### Раздел текста
┌──
Игорь Оболенский - Мемуары фрейлины императрицы. Царская семья, Сталин, Берия, Черчилль и другие в семейных дневниках трех поколений
В то время никто не мог и представить, какую большую роль ему предстоит сыграть в истории России[47].
Из Лондона мы отправились через Симплон и Домодоссола в Италию. В паспорте моего мужа было указано, что он член Государственной Думы России, и было забавно слышать, как итальянцы, видя эту запись, восклицали: «А, депутато руссо!»
В Риме я снова встретилась со своей старинной подругой, княгиней Барятинской, племянницей фельдмаршала. С ней я и проводила большую часть времени, пока мой муж бывал со своей матерью.
По вечерам мы слушали чтение отрывков из дневников отца княгини, который был морским офицером. Дневник оказался довольно забавен, поскольку автор был человеком веселым и умел пошутить.
Мы часто ходили на вечера к русскому посланнику Гирсу, где встречали интересных людей, среди них – Барреца.
└──
### Исходные записи
┌──
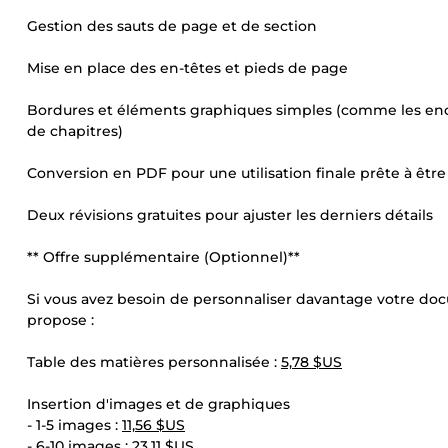
Gestion des sauts de page et de section
Mise en place des en-têtes et pieds de page
Bordures et éléments graphiques simples (comme les enc
de chapitres)
Conversion en PDF pour une utilisation finale prête à êt
Deux révisions gratuites pour ajuster les derniers détails
** Offre supplémentaire (Optionnel)**
Si vous avez besoin de personnaliser davantage votre docu
propose :
Table des matières personnalisée :
5,78 $US
Insertion d'images et de graphiques
- 1-5 images :
11,56 $US
- 6-10 images :
23,11 $US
└──
### Задание 1
Перепечатайте целиком отрывок из мемуаров фрейлины императрицы, не меняя в нем ни одного знака.
### Задание 2
Представьте строки всех записей выше в виде таблицы Markdown с двумя столбцами: «№» для порядкового номера и «Строка» для самой строки. Пустые строки пропустите, изображения в ответ не включайте.

### Поле ответа 1
Игорь Оболенский - Мемуары фрейлины императрицы. Царская семья, Сталин, Берия, Черчилль и другие в семейных дневниках трех поколений
В то время никто не мог и представить, какую большую роль ему предстоит сыграть в истории России[47].
Из Лондона мы отправились через Симплон и Домодоссола в Италию. В паспорте моего мужа было указано, что он член Государственной Думы России, и было забавно слышать, как итальянцы, видя эту запись, восклицали: «А, депутато руссо!»
В Риме я снова встретилась со своей старинной подругой, княгиней Барятинской, племянницей фельдмаршала. С ней я и проводила большую часть времени, пока мой муж бывал со своей матерью.
По вечерам мы слушали чтение отрывков из дневников отца княгини, который был морским офицером. Дневник оказался довольно забавен, поскольку автор был человеком веселым и умел пошутить.
Мы часто ходили на вечера к русскому посланнику Гирсу, где встречали интересных людей, среди них – Барреца.

### Поле ответа 2
| № | Строка |
|---|---|
| 1 | Gestion des sauts de page et de section |
| 2 | Mise en place des en-têtes et pieds de page |
| 3 | Bordures et éléments graphiques simples (comme les enc |
| 4 | de chapitres) |
| 5 | Conversion en PDF pour une utilisation finale prête à êt |
| 6 | Deux révisions gratuites pour ajuster les derniers détails |
| 7 | ** Offre supplémentaire (Optionnel)** |
| 8 | Si vous avez besoin de personnaliser davantage votre docu |
| 9 | propose : |
| 10 | Table des matières personnalisée : |
| 11 | 5,78 $US |
| 12 | Insertion d'images et de graphiques |
| 13 | - 1-5 images : |
| 14 | 11,56 $US |
| 15 | - 6-10 images : |
| 16 | 23,11 $US |